« Sur les traces de Kali » est un
court roman de 154 pages qui ne se laisse pas facilement saisir. L’auteur,
Bernard FAUREN, nous transporte tour à tour dans un univers où il est difficile
pour le lecteur de différencier rêve et réalité.
Tout le récit s’articule entre fantasme,
onirisme et psychanalyse. Les premières pages du roman s’ouvrent sur Denis, le
psychanalyste de Yohan, anti-héros à la recherche de sa fameuse Kali. Kali
c’est une femme mystérieuse, et c’est aussi une déesse de l’hindouisme chargée
de la préservation, de la transformation et de la destruction. Elle est en lien
étroit avec le temps qui détruit toute chose. Il est évident que la Kali de
Yohan entretient des liens clairs avec la divinité que nous venons de décrire.

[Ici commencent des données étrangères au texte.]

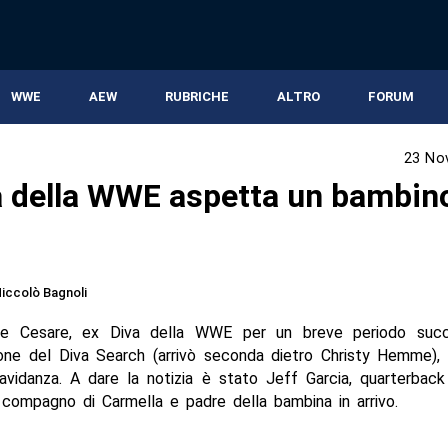
WWE
AEW
RUBRICHE
ALTRO
FORUM
23 No
a della WWE aspetta un bambin
iccolò Bagnoli
De Cesare, ex Diva della WWE per un breve periodo succe
ione del Diva Search (arrivò seconda dietro Christy Hemme), 
avidanza. A dare la notizia è stato Jeff Garcia, quarterbac
 compagno di Carmella e padre della bambina in arrivo.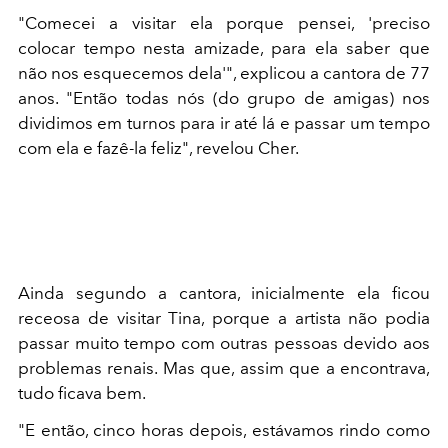
"Comecei a visitar ela porque pensei, 'preciso
colocar tempo nesta amizade, para ela saber que
não nos esquecemos dela'", explicou a cantora de 77
anos. "Então todas nós (do grupo de amigas) nos
dividimos em turnos para ir até lá e passar um tempo
com ela e fazê-la feliz", revelou Cher.
Ainda segundo a cantora, inicialmente ela ficou
receosa de visitar Tina, porque a artista não podia
passar muito tempo com outras pessoas devido aos
problemas renais. Mas que, assim que a encontrava,
tudo ficava bem.
"E então, cinco horas depois, estávamos rindo como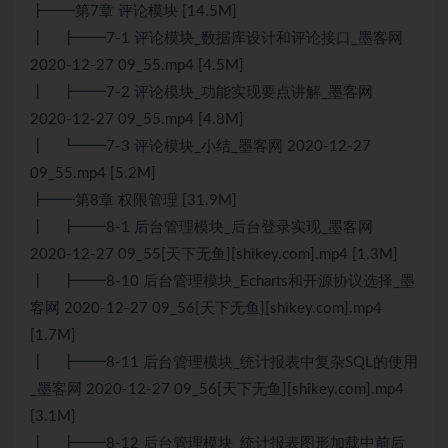
┣━━第7章 评论模块 [14.5M]
┃ ┣━━7-1 评论模块_数据库设计和评论接口_墨客网
2020-12-27 09_55.mp4 [4.5M]
┃ ┣━━7-2 评论模块_功能实现要点讲解_墨客网
2020-12-27 09_55.mp4 [4.8M]
┃ ┗━━7-3 评论模块_小结_墨客网 2020-12-27
09_55.mp4 [5.2M]
┣━━第8章 权限管理 [31.9M]
┃ ┣━━8-1 后台管理模块_后台登录实现_墨客网
2020-12-27 09_55[天下无鱼][shikey.com].mp4 [1.3M]
┃ ┣━━8-10 后台管理模块_Echarts和开源协议选择_墨
客网 2020-12-27 09_56[天下无鱼][shikey.com].mp4
[1.7M]
┃ ┣━━8-11 后台管理模块_统计报表中复杂SQL的使用
_墨客网 2020-12-27 09_56[天下无鱼][shikey.com].mp4
[3.1M]
┃ ┣━━8-12 后台管理模块_统计报表图形加载中前后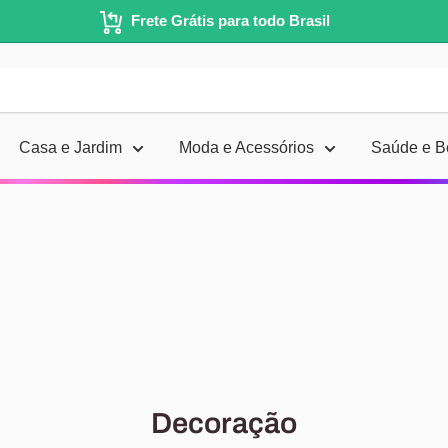
Frete Grátis para todo Brasil
Casa e Jardim
Moda e Acessórios
Saúde e B
Decoração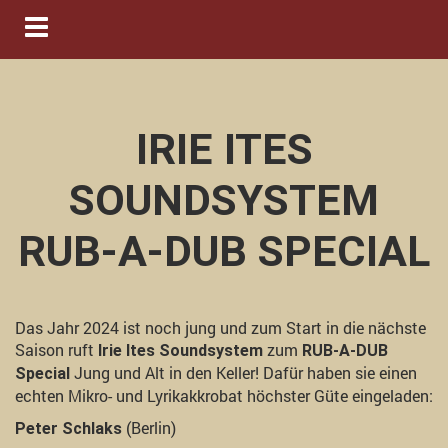
Navigation ein-/ausblenden
IRIE ITES
SOUNDSYSTEM
RUB-A-DUB SPECIAL
Das Jahr 2024 ist noch jung und zum Start in die nächste
Saison ruft
zum
Irie Ites Soundsystem
RUB-A-DUB
Jung und Alt in den Keller! Dafür haben sie einen
Special
echten Mikro- und Lyrikakkrobat höchster Güte eingeladen:
(Berlin)
Peter Schlaks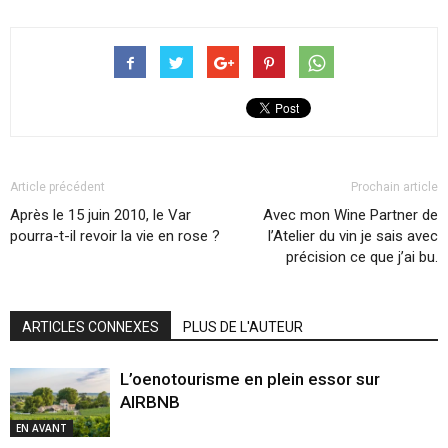
Article précédent
Prochain article
Après le 15 juin 2010, le Var
Avec mon Wine Partner de
pourra-t-il revoir la vie en rose ?
l’Atelier du vin je sais avec
précision ce que j’ai bu.
ARTICLES CONNEXES
PLUS DE L'AUTEUR
L’oenotourisme en plein essor sur
AIRBNB
EN AVANT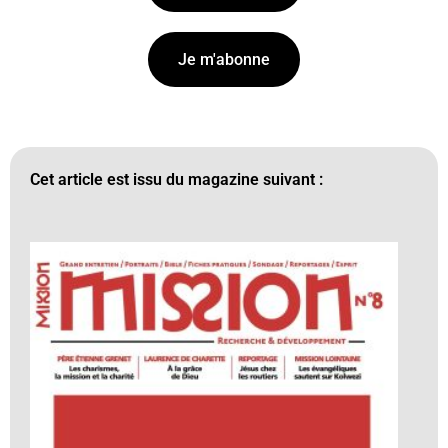
Je m'abonne
Cet article est issu du magazine suivant :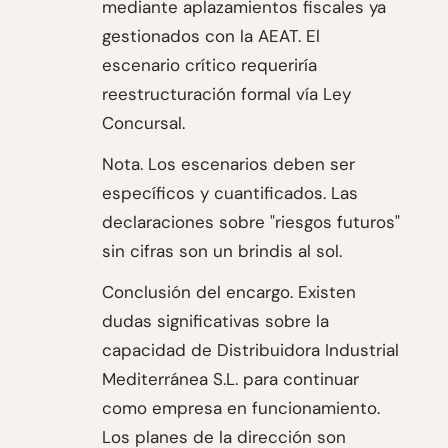
mediante aplazamientos fiscales ya
gestionados con la AEAT. El
escenario crítico requeriría
reestructuración formal vía Ley
Concursal.
Nota. Los escenarios deben ser
específicos y cuantificados. Las
declaraciones sobre "riesgos futuros"
sin cifras son un brindis al sol.
Conclusión del encargo. Existen
dudas significativas sobre la
capacidad de Distribuidora Industrial
Mediterránea S.L. para continuar
como empresa en funcionamiento.
Los planes de la dirección son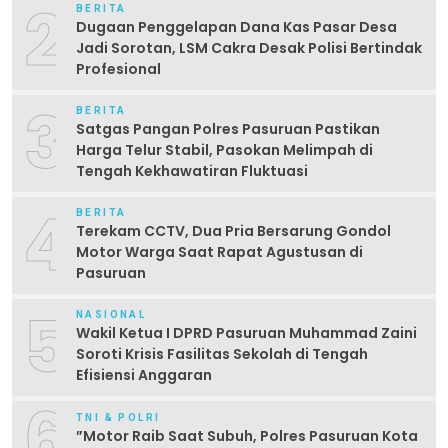
2
BERITA
Dugaan Penggelapan Dana Kas Pasar Desa
Jadi Sorotan, LSM Cakra Desak Polisi Bertindak
Profesional
3
BERITA
Satgas Pangan Polres Pasuruan Pastikan
Harga Telur Stabil, Pasokan Melimpah di
Tengah Kekhawatiran Fluktuasi
4
BERITA
Terekam CCTV, Dua Pria Bersarung Gondol
Motor Warga Saat Rapat Agustusan di
Pasuruan
5
NASIONAL
Wakil Ketua I DPRD Pasuruan Muhammad Zaini
Soroti Krisis Fasilitas Sekolah di Tengah
Efisiensi Anggaran
6
TNI & POLRI
‎”Motor Raib Saat Subuh, Polres Pasuruan Kota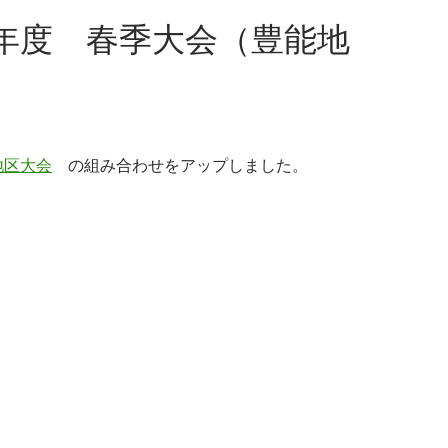
年度 春季大会（豊能地
地区大会
の組み合わせをアップしました。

Rien n’est jamais sûr dans les pages que
nous lisons : Yohan raconte sa première rencontre avec Kali, dans une
maison, lors d’une visite. Quelques pages plus loin nous apprendrons que ce
récit était faux, qu’il relatait uniquement le fantasme de Yohan sur cette
première fois qui, selon lui, aurait dû se dérouler ainsi, à ce moment-là.

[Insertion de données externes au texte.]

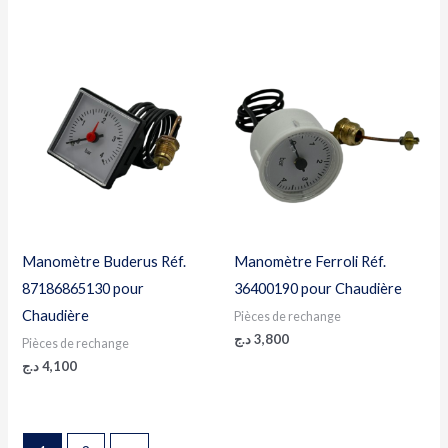
Manomètre Buderus Réf.
Manomètre Ferroli Réf.
87186865130 pour
36400190 pour Chaudière
Chaudière
Pièces de rechange
د.ج
3,800
Pièces de rechange
د.ج
4,100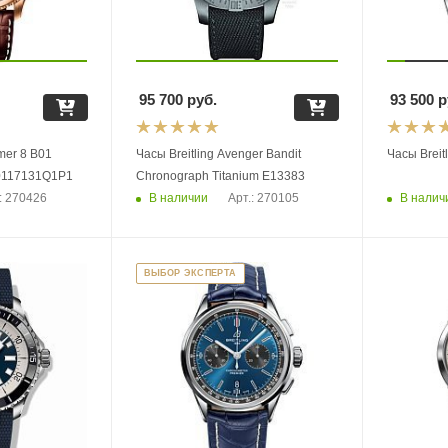
95 700
руб.
93 500
р
Часы Breitling Avenger Bandit
Часы Breit
graph 43 RB0117131Q1P1
Chronograph Titanium E13383
В наличии
В налич
: 270426
Арт.: 270105
ВЫБОР ЭКСПЕРТА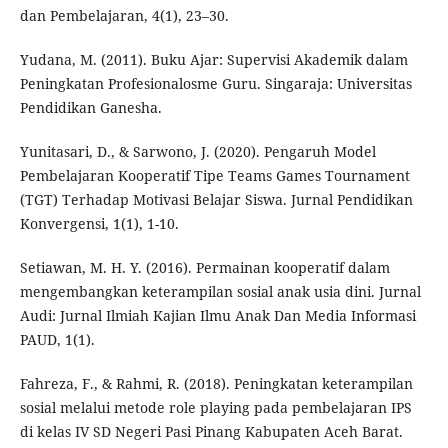
dan Pembelajaran, 4(1), 23–30.
Yudana, M. (2011). Buku Ajar: Supervisi Akademik dalam
Peningkatan Profesionalosme Guru. Singaraja: Universitas
Pendidikan Ganesha.
Yunitasari, D., & Sarwono, J. (2020). Pengaruh Model
Pembelajaran Kooperatif Tipe Teams Games Tournament
(TGT) Terhadap Motivasi Belajar Siswa. Jurnal Pendidikan
Konvergensi, 1(1), 1-10.
Setiawan, M. H. Y. (2016). Permainan kooperatif dalam
mengembangkan keterampilan sosial anak usia dini. Jurnal
Audi: Jurnal Ilmiah Kajian Ilmu Anak Dan Media Informasi
PAUD, 1(1).
Fahreza, F., & Rahmi, R. (2018). Peningkatan keterampilan
sosial melalui metode role playing pada pembelajaran IPS
di kelas IV SD Negeri Pasi Pinang Kabupaten Aceh Barat.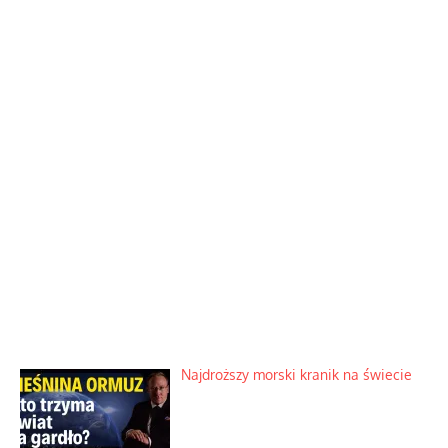
Najdroższy morski kranik na świecie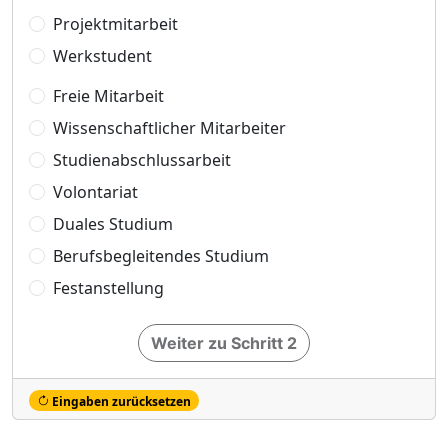
Projektmitarbeit
Werkstudent
Freie Mitarbeit
Wissenschaftlicher Mitarbeiter
Studienabschlussarbeit
Volontariat
Duales Studium
Berufsbegleitendes Studium
Festanstellung
Weiter zu Schritt 2
Eingaben zurücksetzen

L’action se divise en plusieurs temps
distincts : Denis, son rapport à Yohan et sa vie personnelle ; Yohan,
ses récits sur Kali, issus de ses souvenirs et un voyage, que l’on peine à
dater. Tout est onirique : le lecteur est dans la quasi-impossibilité de
démêler l’écheveau narratif. L’auteur fait bien de nommer les différents
(courts) chapitres « fragments », il s’agit en effet de bribes,
presque jetées çà et là, au bon gré du lecteur qui s’efforce de reconstituer un
puzzle. Les seules certitudes concernent nos deux individus.
Kali se cristallise dans toutes les femmes
que rencontre Yohan dans son cheminement : tout à la fois belle et
mystérieuse, elle sera cette inconnue sur le bateau qui se dirige vers l’Inde
ou encore la petite vendeuse de bidî (cigarette roulée vendue dans la
rue). Ces rencontres sont souvent irréelles, tout comme sa relation avec Kali,
bien que cette dernière s’accroche à un versant de la réalité non négociable,
tels que les lieux qui ont été visités ensemble.
Les personnages ne sont pas causants, ce qui
est paradoxal quand on sait le travail psychanalytique mené par Yohan. Il pense
plus qu’il ne se livre à Denis et ce dernier va lui-même cheminer dans sa
propre vie, inspiré par ce qu’il reçoit. L’ensemble de l’ouvrage s’envisage non
seulement sous son aspect irréel, comme onirique mais aussi sous l’aspect
sensoriel : le récit est très empreint de la philosophie hindouiste, on
trouve de nombreuses références au tantrisme notamment, ce qui renforce
indubitablement l’aspect évanescent de l’action.
Le cheminement « physique » de
Yohan préfigure son cheminement intellectuel, sa quête spirituelle, tout autant
qu’un retour aux sources, un retour sur un amour qu’il sait définitivement
perdu mais qu’il ne peut arriver à oublier. Roman à la fois sensuel et
déroutant, les images qu’il nous inspire sont vives et tranchées, à l’image du
caractère de Kali, dont la féminité est transcendée. Cheminement acté, si je
puis dire, dans le roman, car certains fragments se terminent et sont repris
dans le fragment suivant, conférant un rythme soutenu au récit, et une grande
clarté. Cela dissout aussi les individualités : Denis et Yohan se
rejoignent car leurs récits se complètent l’un l’autre. L’Inde, elle aussi,
viendra cristalliser leurs similitudes alors qu’au départ, tout les sépare, ou
presque.
Chaque début de fragment est écrit dans un
ton de gris qui permet de chapeauter la suite du récit : reprise de ce qui
a été dit la page d’avant, introduction discrète, monologue intérieur, toutes
les hypothèses sont permises.
Un roman aux finitions soignées dont le
récit énigmatique ne se donne pas facilement, format poche, qui se laisse lire
d’une traite. Aux éditions Brandon, 2018.
(Emilia Sancti)
Effectivement la reprise des phrases similaires est la marque de fabrique du style de Bernard Fauren.